***** Data

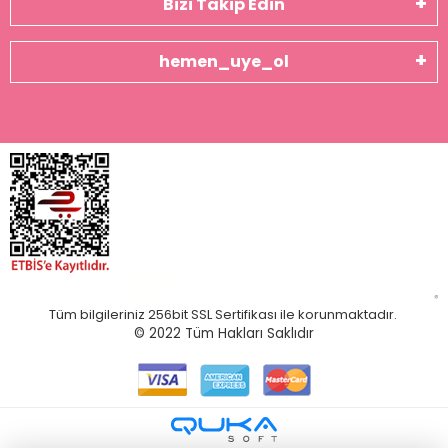
Bizi Takip Edin
hemen_uye_ol
Tüm bilgileriniz 256bit SSL Sertifikası ile korunmaktadır.
© 2022
Tüm Hakları Saklıdır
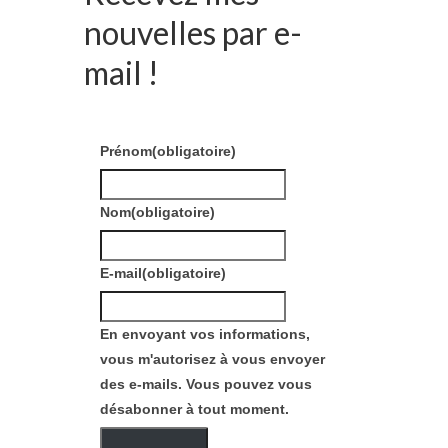
nouvelles par e-
mail !
Prénom
(obligatoire)
Nom
(obligatoire)
E-mail
(obligatoire)
En envoyant vos informations,
vous m'autorisez à vous envoyer
des e-mails. Vous pouvez vous
désabonner à tout moment.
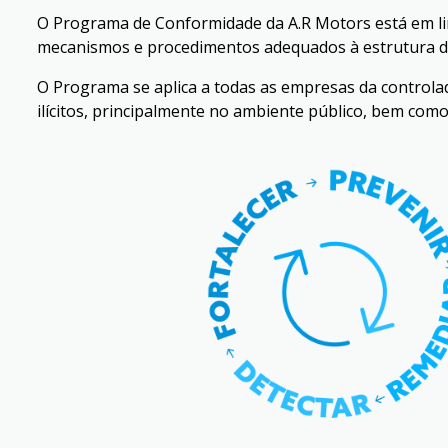
O Programa de Conformidade da A.R Motors está em lin
mecanismos e procedimentos adequados à estrutura 
O Programa se aplica a todas as empresas da controlado
ilícitos, principalmente no ambiente público, bem como 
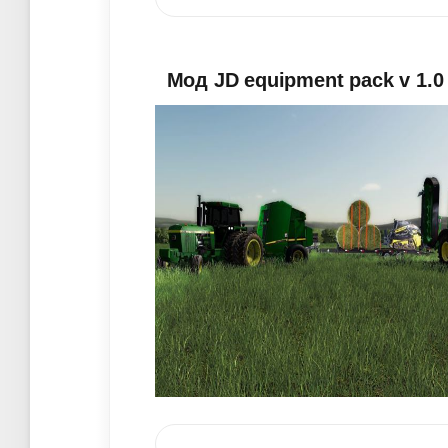
Мод JD equipment pack v 1.0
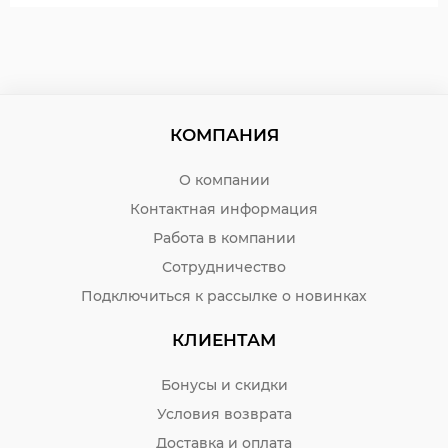
КОМПАНИЯ
О компании
Контактная информация
Работа в компании
Сотрудничество
Подключиться к рассылке о новинках
КЛИЕНТАМ
Бонусы и скидки
Условия возврата
Доставка и оплата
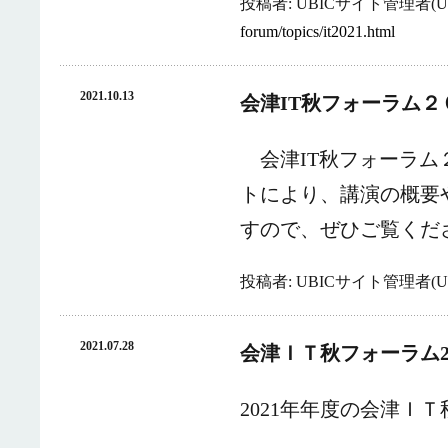
投稿者: UBICサイト管理者(UB
forum/topics/it2021.html
2021.10.13
会津IT秋フォーラム
会津IT秋フォーラム
トにより、講演の概要
すので、ぜひご覧くだ
投稿者: UBICサイト管理者(UB
2021.07.28
会津ＩＴ秋フォーラム2
2021年年度の会津Ｉ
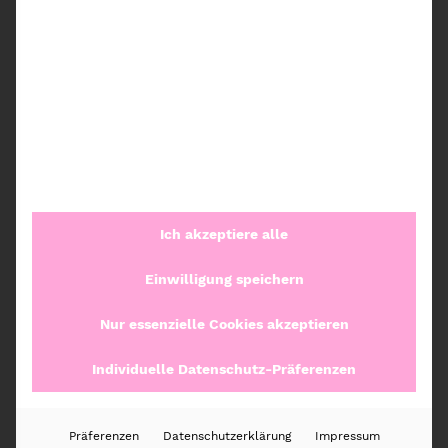
Artikelnummer:
202122KP-3
Kategorien:
Ordnung nach Kategorien
,
Ankleide
Ich akzeptiere alle
Beschreibung
Einwilligung speichern
Zusätzliche Informationen
Nur essenzielle Cookies akzeptieren
Individuelle Datenschutz-Präferenzen
Rezensionen (0)
Präferenzen
Datenschutzerklärung
Impressum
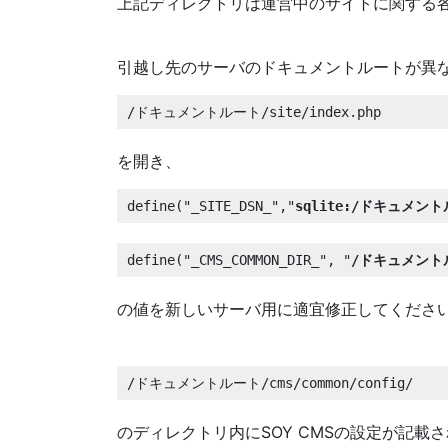
上記ディレクトリは運営中のサイトに関する各
引越し先のサーバのドキュメントルートが異
/ドキュメントルート/site/index.php
を開き、
define("_SITE_DSN_","
sqlite:/ドキュメントル
define("_CMS_COMMON_DIR_", "
/ドキュメントルー
の値を新しいサーバ用に適宜修正してくださ
/ドキュメントルート/cms/common/config/
のディレクトリ内にSOY CMSの設定が記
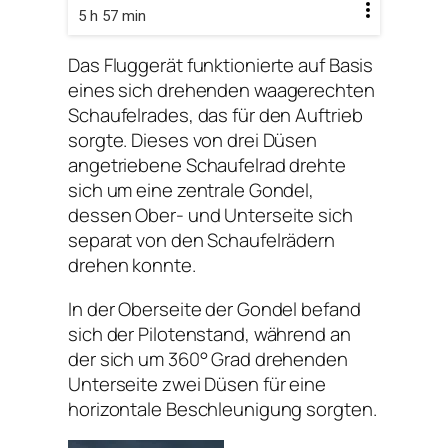
5 h 57 min
Das Fluggerät funktionierte auf Basis
eines sich drehenden waagerechten
Schaufelrades, das für den Auftrieb
sorgte. Dieses von drei Düsen
angetriebene Schaufelrad drehte
sich um eine zentrale Gondel,
dessen Ober- und Unterseite sich
separat von den Schaufelrädern
drehen konnte.
In der Oberseite der Gondel befand
sich der Pilotenstand, während an
der sich um 360° Grad drehenden
Unterseite zwei Düsen für eine
horizontale Beschleunigung sorgten.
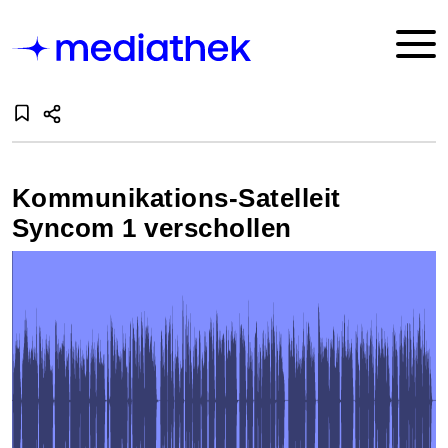
Kommunikations-Satelleit
Syncom 1 verschollen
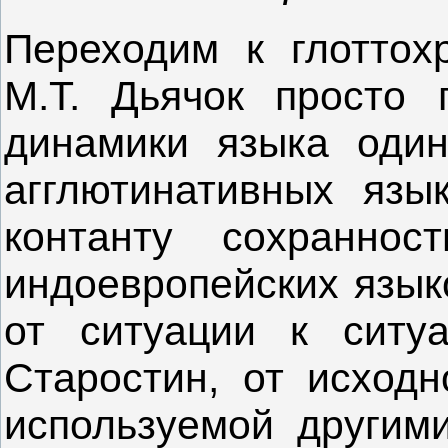
Переходим к глоттохр
М.Т. Дьячок просто 
динамики языка оди
агглютинативных язы
контанту сохранно
индоевропейских языко
от ситуации к ситуа
Старостин, от исходн
используемой другими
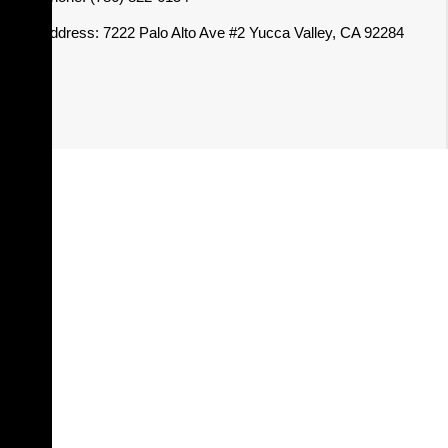
Address: 7222 Palo Alto Ave #2 Yucca Valley, CA 92284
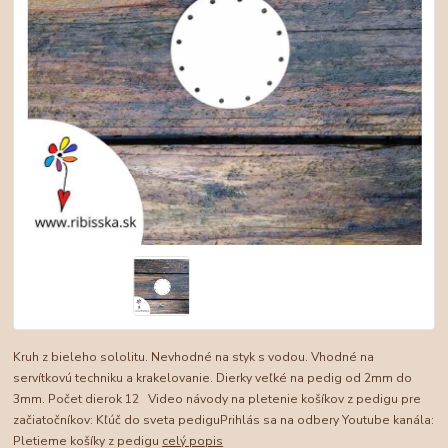
Kruh z bieleho sololitu. Nevhodné na styk s vodou. Vhodné na
servítkovú techniku a krakelovanie. Dierky veľké na pedig od 2mm do
3mm. Počet dierok 12 Video návody na pletenie košíkov z pedigu pre
začiatočníkov: Kľúč do sveta pediguPrihlás sa na odbery Youtube kanála:
Pletieme košíky z pedigu
celý popis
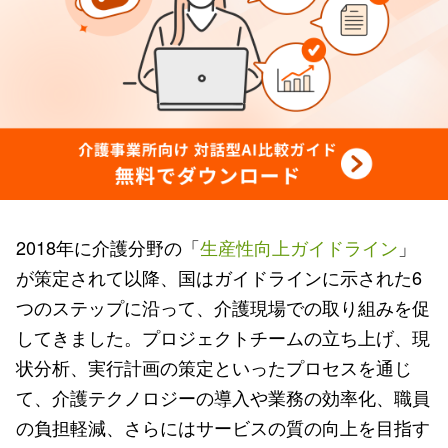
2018年に介護分野の「
生産性向上ガイドライン
」
が策定されて以降、国はガイドラインに示された6
つのステップに沿って、介護現場での取り組みを促
してきました。プロジェクトチームの立ち上げ、現
状分析、実行計画の策定といったプロセスを通じ
て、介護テクノロジーの導入や業務の効率化、職員
の負担軽減、さらにはサービスの質の向上を目指す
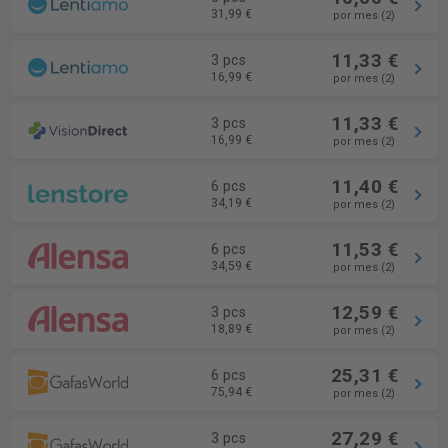
31,99 €
por mes (2)
11,33 €
3 pcs
16,99 €
por mes (2)
11,33 €
3 pcs
16,99 €
por mes (2)
11,40 €
6 pcs
34,19 €
por mes (2)
11,53 €
6 pcs
34,59 €
por mes (2)
12,59 €
3 pcs
18,89 €
por mes (2)
25,31 €
6 pcs
75,94 €
por mes (2)
27,29 €
3 pcs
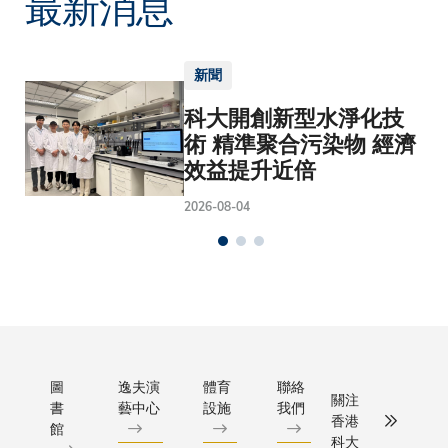
最新消息
新聞
科大開創新型水淨化技
術 精準聚合污染物 經濟
效益提升近倍
2026-08-04
圖
逸夫演
體育
聯絡
關注
書
藝中心
設施
我們
香港
館
科大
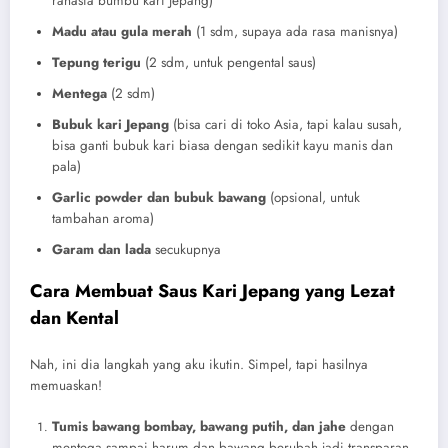
rahasia bumbu kari Jepang)
Madu atau gula merah
(1 sdm, supaya ada rasa manisnya)
Tepung terigu
(2 sdm, untuk pengental saus)
Mentega
(2 sdm)
Bubuk kari Jepang
(bisa cari di toko Asia, tapi kalau susah,
bisa ganti bubuk kari biasa dengan sedikit kayu manis dan
pala)
Garlic powder dan bubuk bawang
(opsional, untuk
tambahan aroma)
Garam dan lada
secukupnya
Cara Membuat Saus Kari Jepang yang Lezat
dan Kental
Nah, ini dia langkah yang aku ikutin. Simpel, tapi hasilnya
memuaskan!
Tumis bawang bombay, bawang putih, dan jahe
dengan
mentega sampai harum dan bawang berubah jadi transparan.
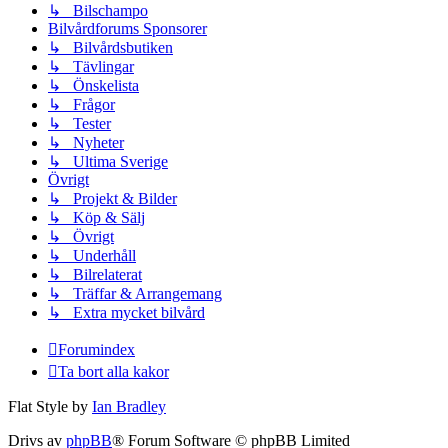
↳ Bilschampo
Bilvårdforums Sponsorer
↳ Bilvårdsbutiken
↳ Tävlingar
↳ Önskelista
↳ Frågor
↳ Tester
↳ Nyheter
↳ Ultima Sverige
Övrigt
↳ Projekt & Bilder
↳ Köp & Sälj
↳ Övrigt
↳ Underhåll
↳ Bilrelaterat
↳ Träffar & Arrangemang
↳ Extra mycket bilvård
Forumindex
Ta bort alla kakor
Flat Style by
Ian Bradley
Drivs av
phpBB
® Forum Software © phpBB Limited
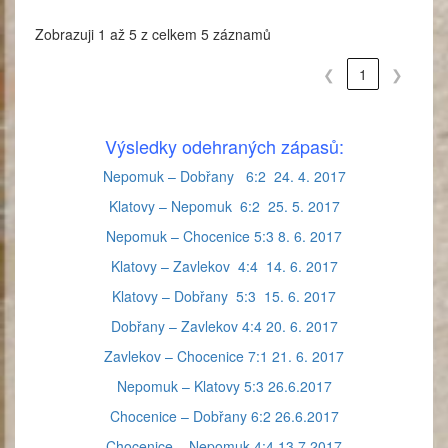
Zobrazuji 1 až 5 z celkem 5 záznamů
❮
1
❯
Výsledky odehraných zápasů:
Nepomuk – Dobřany 6:2 24. 4. 2017
Klatovy – Nepomuk 6:2 25. 5. 2017
Nepomuk – Chocenice 5:3 8. 6. 2017
Klatovy – Zavlekov 4:4 14. 6. 2017
Klatovy – Dobřany 5:3 15. 6. 2017
Dobřany – Zavlekov 4:4 20. 6. 2017
Zavlekov – Chocenice 7:1 21. 6. 2017
Nepomuk – Klatovy 5:3 26.6.2017
Chocenice – Dobřany 6:2 26.6.2017
Chocenice – Nepomuk 4:4 13.7.2017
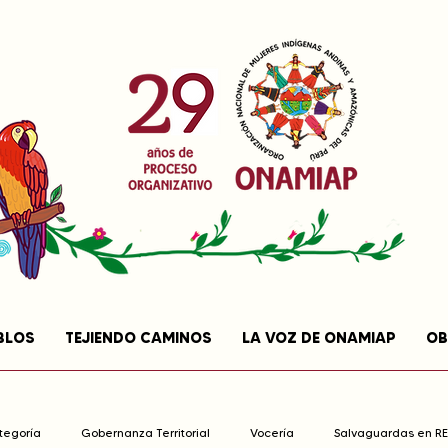
BLOS
TEJIENDO CAMINOS
LA VOZ DE ONAMIAP
OB
ategoría
Gobernanza Territorial
Vocería
Salvaguardas en R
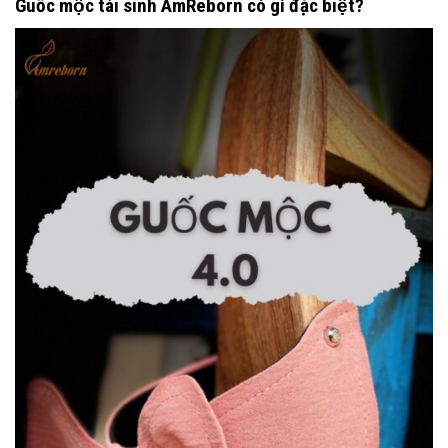
Guốc mộc tái sinh AmReborn có gì đặc biệt?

**********

= About this exercise =
Render every line of text in the material above as a JSON list of strings, one string per line. Skip blank lines and leave the pictures out.

= Completed task =
[
  "Bizi Takip Edin",
  "hemen_uye_ol",
  "Tüm bilgileriniz 256bit SSL Sertifikası ile korunmaktadır.",
  "© 2022",
  "Tüm Hakları Saklıdır",
  "nouvelles par e-",
  "mail !",
  "Prénom",
  "(obligatoire)",
  "Nom",
  "(obligatoire)",
  "E-mail",
  "(obligatoire)",
  "En envoyant vos informations,",
  "vous m'autorisez à vous envoyer",
  "des e-mails. Vous pouvez vous",
  "désabonner à tout moment.",
  "O Programa de Conformidade da A.R Motors está em lin",
  "mecanismos e procedimentos adequados à estrutura ",
  "O Programa se aplica a todas as empresas da controlado",
  "ilícitos, principalmente no ambiente público, bem como ",
  "Мод JD equipment pack v 1.0",
  "КОМПАНИЯ",
  "О компании",
  "Контактная информация",
  "Работа в компании",
  "Сотрудничество",
  "Подключиться к рассылке о новинках",
  "КЛИЕНТАМ",
  "Бонусы и скидки",
  "Условия возврата",
  "Доставка и оплата",
  "投稿者: UBICサイト管理者(UB",
  "forum/topics/it2021.html",
  "2021.10.13",
  "会津IT秋フォーラム",
  "会津IT秋フォーラム",
  "トにより、講演の概要",
  "すので、ぜひご覧くだ",
  "投稿者: UBICサイト管理者(UB",
  "2021.07.28",
  "会津ＩＴ秋フォーラム2",
  "2021年年度の会津Ｉ",
  "Artikelnummer:",
  "202122KP-3",
  "Kategorien:",
  "Ordnung nach Kategorien",
  ",",
  "Ankleide",
  "Ich akzeptiere alle",
  "Beschreibung",
  "Einwilligung speichern",
  "Zusätzliche Informationen",
  "Nur essenzielle Cookies akzeptieren",
  "Individuelle Datenschutz-Präferenzen",
  "Rezensionen (0)",
  "Präferenzen",
  "Datenschutzerklärung",
  "Impressum",
  "上記ディレクトリは運営中のサイトに関する各",
  "引越し先のサーバのドキュメントルートが異",
  "/ドキュメントルート/site/index.php",
  "を開き、",
  "define(\"_SITE_DSN_\",\"",
  "sqlite:/ドキュメントル",
  "define(\"_CMS_COMMON_DIR_\", \"",
  "/ドキュメントルー",
  "の値を新しいサーバ用に適宜修正してくださ",
  "/ドキュメントルート/cms/common/config/",
  "のディレクトリ内にSOY CMSの設定が記",
  "5 h 57 min",
  "Das Fluggerät funktionierte auf Basis",
  "eines sich drehenden waagerechten",
  "Schaufelrades, das für den Auftrieb",
  "sorgte. Dieses von drei Düsen",
  "angetriebene Schaufelrad drehte",
  "sich um eine zentrale Gondel,",
  "dessen Ober- und Unterseite sich",
  "separat von den Schaufelrädern",
  "drehen konnte.",
  "In der Oberseite der Gondel befand",
  "sich der Pilotenstand, während an",
  "der sich um 360° Grad drehenden",
  "Unterseite zwei Düsen für eine",
  "horizontale Beschleunigung sorgten.",
  "Kommunikations-Satelleit",
  "Syncom 1 verschollen",
  "Переходим к глоттохр",
  "М.Т. Дьячок просто ",
  "динамики языка оди",
  "агглютинативных язы",
  "контанту сохранно",
  "индоевропейских языко",
  "от ситуации к ситуа",
  "Старостин, от исходн",
  "используемой другими",
  "Address: 7222 Palo Alto Ave #2 Yucca Valley, CA 92284",
  "Kruh z bieleho sololitu. Nevhodné na styk s vodou. Vhodné na",
  "servítkovú techniku a krakelovanie. Dierky veľké na pedig od 2mm do",
  "3mm. Počet dierok 12 Video návody na pletenie košíkov z pedigu pre",
  "začiatočníkov: Kľúč do sveta pediguPrihlás sa na odbery Youtube kanála:",
  "Pletieme košíky z pedigu",
  "celý popis",
  "2018年に介護分野の「",
  "生産性向上ガイドライン",
  "」",
  "が策定されて以降、国はガイドラインに示された6",
  "つのステップに沿って、介護現場での取り組みを促",
  "してきました。プロジェクトチームの立ち上げ、現",
  "状分析、実行計画の策定といったプロセスを通じ",
  "て、介護テクノロジーの導入や業務の効率化、職員",
  "の負担軽減、さらにはサービスの質の向上を目指す",
  "31,99 €",
  "por mes (2)",
  "11,33 €",
  "3 pcs",
  "16,99 €",
  "por mes (2)",
  "11,33 €",
  "3 pcs",
  "16,99 €",
  "por mes (2)",
  "11,40 €",
  "6 pcs",
  "34,19 €",
  "por mes (2)",
  "11,53 €",
  "6 pcs",
  "34,59 €",
  "por mes (2)",
  "12,59 €",
  "3 pcs",
  "18,89 €",
  "por mes (2)",
  "25,31 €",
  "6 pcs",
  "75,94 €",
  "por mes (2)",
  "27,29 €",
  "3 pcs",
  "最新消息",
  "新聞",
  "科大開創新型水淨化技",
  "術 精準聚合污染物 經濟",
  "效益提升近倍",
  "2026-08-04",
  "圖",
  "逸夫演",
  "體育",
  "聯絡",
  "關注",
  "書",
  "藝中心",
  "設施",
  "我們",
  "香港",
  "館",
  "科大",
  "rahasia bumbu kari Jepang)",
  "Madu atau gula merah",
  "(1 sdm, supaya ada rasa manisnya)",
  "Tepung terigu",
  "(2 sdm, untuk pengental saus)",
  "Mentega",
  "(2 sdm)",
  "Bubuk kari Jepang",
  "(bisa cari di toko Asia, tapi kalau susah,",
  "bisa ganti bubuk kari biasa dengan sedikit kayu manis dan",
  "pala)",
  "Garlic powder dan bubuk bawang",
  "(opsional, untuk",
  "tambahan aroma)",
  "Garam dan lada",
  "secukupnya",
  "Cara Membuat Saus Kari Jepang yang Lezat",
  "dan Kental",
  "Nah, ini dia langkah yang aku ikutin. Simpel, tapi hasilnya",
  "memuaskan!",
  "Tumis bawang bombay, bawang putih, dan jahe",
  "dengan",
  "mentega sampai harum dan bawang berubah jadi transparan.",
  "↳ Bilschampo",
  "Bilvårdforums Sponsorer",
  "↳ Bilvårdsbutiken",
  "↳ Tävlingar",
  "↳ Önskelista",
  "↳ Frågor",
  "↳ Tester",
  "↳ Nyheter",
  "↳ Ultima Sverige",
  "Övrigt",
  "↳ Projekt & Bilder",
  "↳ Köp & Sälj",
  "↳ Övrigt",
  "↳ Underhåll",
  "↳ Bilrelaterat",
  "↳ Träffar & Arrangemang",
  "↳ Extra mycket bilvård",
  "Forumindex",
  "Ta bort alla kakor",
  "Flat Style by",
  "Ian Bradley",
  "Drivs av",
  "phpBB",
  "® Forum Software © phpBB Limited",
  "Zobrazuji 1 až 5 z celkem 5 záznamů",
  "❮",
  "1",
  "❯",
  "Výsledky odehraných zápasů:",
  "Nepomuk – Dobřany 6:2 24. 4. 2017",
  "Klatovy – Nepomuk 6:2 25. 5. 2017",
  "Nepomuk – Chocenice 5:3 8. 6. 2017",
  "Klatovy – Zavlekov 4:4 14. 6. 2017",
  "Klatovy – Dobřany 5:3 15. 6. 2017",
  "Dobřany – Zavlekov 4:4 20. 6. 2017",
  "Zavlekov – Chocenice 7:1 21. 6. 2017",
  "Nepomuk – Klatovy 5:3 26.6.2017",
  "Chocenice – Dobřany 6:2 26.6.2017",
  "Chocenice – Nepomuk 4:4 13.7.2017",
  "BLOS",
  "TEJIENDO CAMINOS",
  "LA VOZ DE ONAMIAP",
  "OB",
  "ategoría",
  "Gobernanza Territorial",
  "Vocería",
  "Salvaguardas en R",
  "Guốc mộc tái sinh AmReborn có gì đặc biệt?"
]